German philosopher, writer and art critic Walter Benjamin (1892-1940) is particularly famous for “The Work of Art in the Age of Mechanical Reproduction” (1936), “Paris, Capital of the Nineteenth Century” where he revisits the Parisian urbanity of the 19th century, and “On the Concept of History: Theses on the Concept of History”, written before committing suicide in 1940. Let us consider this last text: it will allow us, after Baudelaire and Mallarmé, to sketch a new conception of fashion temporality.
“A rebours”
Following Michael Lowy’s model, we can identify three sources of Benjamin’s philosophy of history. The first one, German romanticism, influences his critique of progress, and questioning of modernity, mechanization, and the “disenchantment of the world”. Second, Jewish messianism provides him with his conception of history as a “qualitative conception of infinite time”, in contrast to the “empty”, uninterrupted and linear time of progress. Finally, he draws from the Hungarian philosopher Georg Lukács a Marxist influence that he tries to reconcile with his criticism of progress and to take out of an evolutionary vision.
Written at the beginning of 1940 under the influence of the war, the German-Soviet pact, just before his abortive attempt to escape France and his suicide, the text comes at a very particular moment in his life and work. Composed of 18 theses and a multitude of allegories, it aims to put an end to a certain positivist vision of history, targeting in particular its historicist and evolutionary tendencies, to criticize the ideology of progress and to envisage the construction of a history in reverse.
Fashion as a “tigersprung”
If fashion is not his primary object, Benjamin considers it succinctly in his thesis XIV.
Here it is:
Origin is the goal [Ziel : terminus]. - Karl Kraus, Worte in Versen I [Words in Verse]
History is the object of a construction whose place is formed not in homogenous and empty time, but in that which is fulfilled by the here-and-how [Jetztzeit]. For Roberspierre, Roman antiquity was a past charged whith the here-and-how, which he explored out of the continuum of history. The French revolution thought of itself as a latterday Rome. It cited ancient Rome exactly the way fashion cites a past costume. Fashion has an eye for what is up-to-date, wherever it moves in the jungle [Dickicht : maze, thicket] of what was. It is the tiger’s leap into that which has gone before. Only it takes place in an arena in which the ruling classes are un control. The same leap into the open sky of history is the dialectical one, as Marx conceptualized the revolution.
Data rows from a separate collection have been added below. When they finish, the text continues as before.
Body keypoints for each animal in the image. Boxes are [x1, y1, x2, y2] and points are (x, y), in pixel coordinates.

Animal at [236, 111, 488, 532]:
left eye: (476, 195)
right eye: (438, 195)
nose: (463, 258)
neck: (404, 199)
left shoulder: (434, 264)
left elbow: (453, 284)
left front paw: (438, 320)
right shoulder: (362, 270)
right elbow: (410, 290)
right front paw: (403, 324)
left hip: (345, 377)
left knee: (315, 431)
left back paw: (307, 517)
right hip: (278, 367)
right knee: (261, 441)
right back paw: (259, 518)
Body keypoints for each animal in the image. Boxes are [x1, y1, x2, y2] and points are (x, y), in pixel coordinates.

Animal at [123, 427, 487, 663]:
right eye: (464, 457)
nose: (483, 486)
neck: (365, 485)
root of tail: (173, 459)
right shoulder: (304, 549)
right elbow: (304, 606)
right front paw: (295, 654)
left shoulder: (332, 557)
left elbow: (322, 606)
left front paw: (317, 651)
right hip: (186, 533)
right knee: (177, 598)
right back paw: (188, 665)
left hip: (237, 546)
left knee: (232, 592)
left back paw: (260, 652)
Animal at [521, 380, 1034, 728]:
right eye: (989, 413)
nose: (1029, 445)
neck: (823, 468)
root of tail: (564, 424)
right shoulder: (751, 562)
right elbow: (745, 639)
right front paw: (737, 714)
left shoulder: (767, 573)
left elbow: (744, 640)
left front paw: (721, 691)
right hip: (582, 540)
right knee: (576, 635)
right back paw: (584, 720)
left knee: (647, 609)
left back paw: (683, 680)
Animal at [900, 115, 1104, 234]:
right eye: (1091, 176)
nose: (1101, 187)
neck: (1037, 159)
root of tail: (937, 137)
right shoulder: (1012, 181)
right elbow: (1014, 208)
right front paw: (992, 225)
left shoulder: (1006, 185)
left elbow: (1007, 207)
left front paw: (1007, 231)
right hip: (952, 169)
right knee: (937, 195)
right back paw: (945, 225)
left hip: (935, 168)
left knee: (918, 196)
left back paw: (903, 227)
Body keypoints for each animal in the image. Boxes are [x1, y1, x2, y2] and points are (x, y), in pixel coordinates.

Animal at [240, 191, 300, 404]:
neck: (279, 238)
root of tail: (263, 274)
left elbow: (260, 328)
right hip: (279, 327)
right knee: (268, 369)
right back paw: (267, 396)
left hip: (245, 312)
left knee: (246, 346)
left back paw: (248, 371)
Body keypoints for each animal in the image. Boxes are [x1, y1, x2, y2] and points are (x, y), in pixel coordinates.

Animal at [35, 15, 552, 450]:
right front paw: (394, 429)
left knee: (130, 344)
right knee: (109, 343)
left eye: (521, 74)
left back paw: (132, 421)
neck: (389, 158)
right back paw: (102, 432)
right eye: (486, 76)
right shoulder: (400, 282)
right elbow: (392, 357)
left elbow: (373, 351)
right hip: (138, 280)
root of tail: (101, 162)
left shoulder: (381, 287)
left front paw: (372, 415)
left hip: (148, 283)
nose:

Benjamin introduces his remarks with a quote from the Austrian writer Karl Kraus, which can be interpreted as both a theological and a political reference to paradise lost. Then, he directly puts forward the idea of a story as a simple construction object. He mentions Robespierre’s conception of the revolution, for whom it stood as a resurgence of ancient Rome, of a “latterday Rome”. The philosopher then moves to his conception of fashion as a “tiger leap into that with has gone before”, a notion inherited both from his reading of Engels and Lukács. Basically, for Benjamin, the French Revolution was quoting ancient Rome, just as fashion quotes its past costumes, Greek Antiquity at the time he writes. For Benjamin, the Revolution must nonetheless be distinguished from the fashion movement, in that it must aim for a “dialectical leap”, in the “open air”, and above all to be located outside the “arena of the ruling classes”.
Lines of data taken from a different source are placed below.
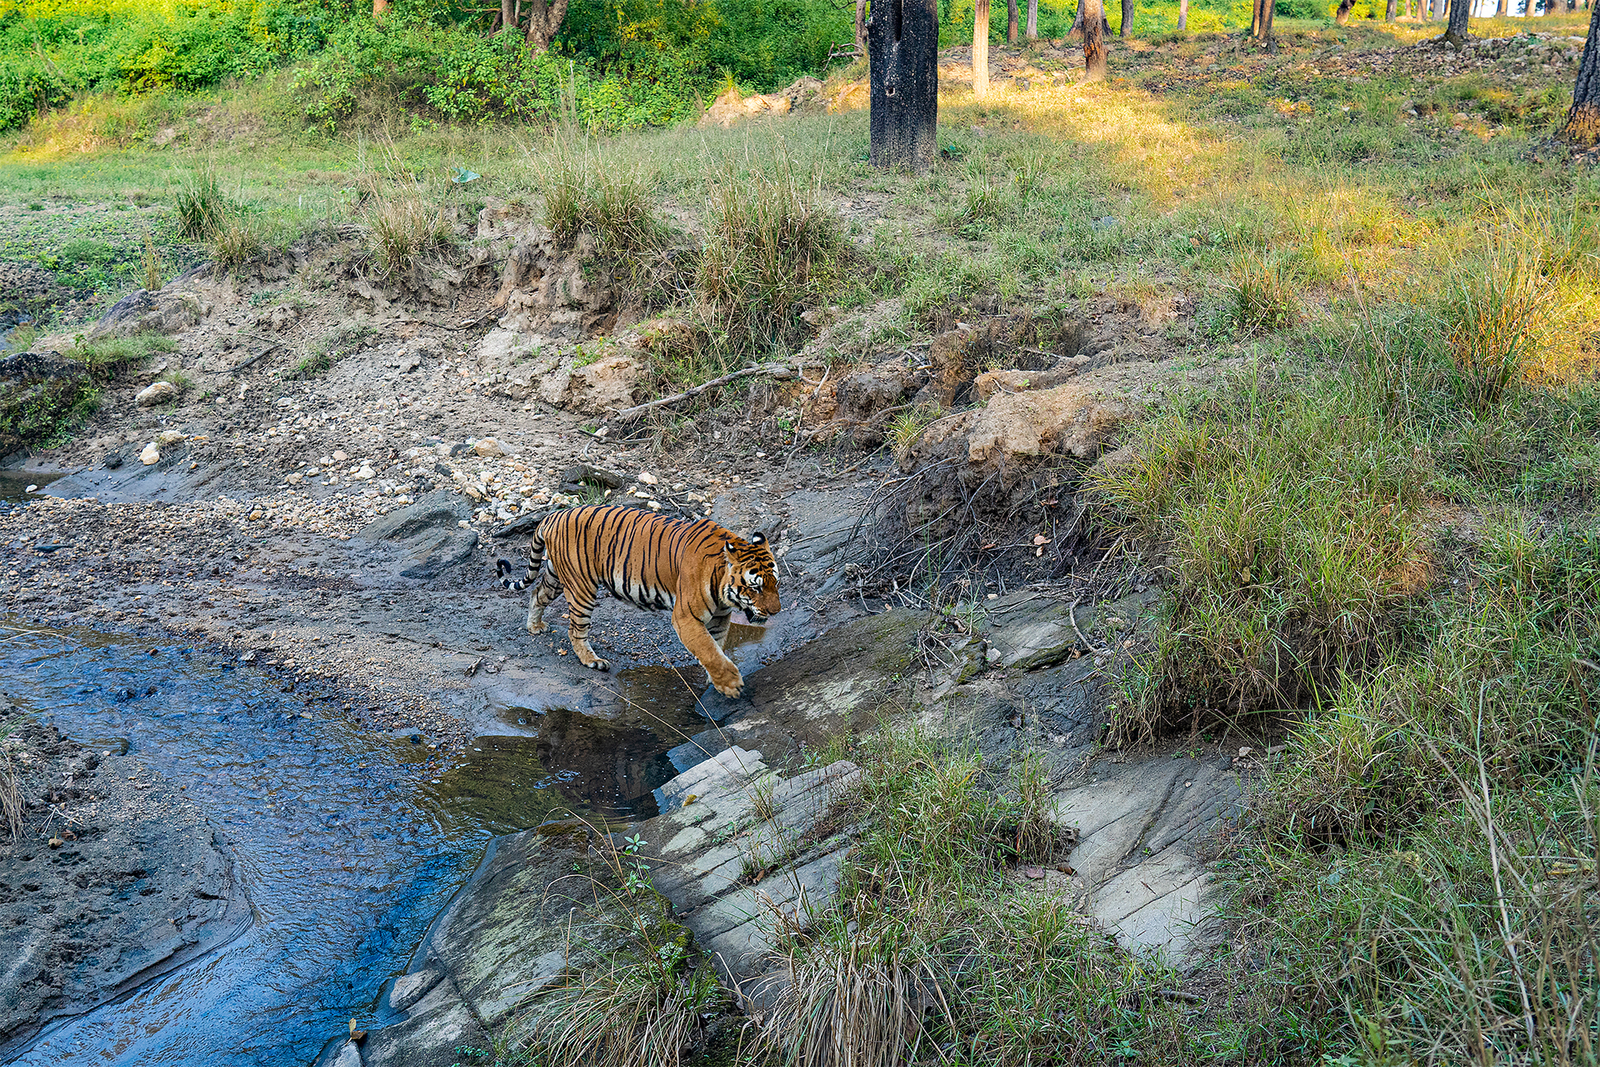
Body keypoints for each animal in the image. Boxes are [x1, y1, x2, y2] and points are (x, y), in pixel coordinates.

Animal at [492, 508, 780, 700]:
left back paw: (534, 626)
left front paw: (718, 682)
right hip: (581, 586)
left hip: (556, 575)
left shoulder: (719, 618)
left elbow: (717, 647)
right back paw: (593, 661)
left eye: (774, 582)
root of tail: (553, 515)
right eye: (756, 587)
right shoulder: (686, 617)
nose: (775, 611)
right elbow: (708, 650)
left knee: (536, 593)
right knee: (576, 629)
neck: (723, 588)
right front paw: (731, 684)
If the metaphor contains certain ambiguities and could rather be perceived as a critique of fashion, it literally puts forward the idea of a fashion conceived as a set of quotations, in short, as a revival. In this respect, Madeleine Vionnet’s “antique” creations, or the Yves Saint Laurent couture collection of 1971, could be perceived as following Benjamin’s conception of modernity as a back-and-forth movement in History, connecting the present time to past times that are similar in some essential aspects. That is what we will keep in mind here. In this respect, this idea is radically different from the two other conceptions of modernity: whereas Baudelaire’s modernity aimed to capture the eternal from the transient, and Mallarmé’s modernity was based on an acute conception of the present time, Benjamin pictures time in the form of “loops” and “jumps”.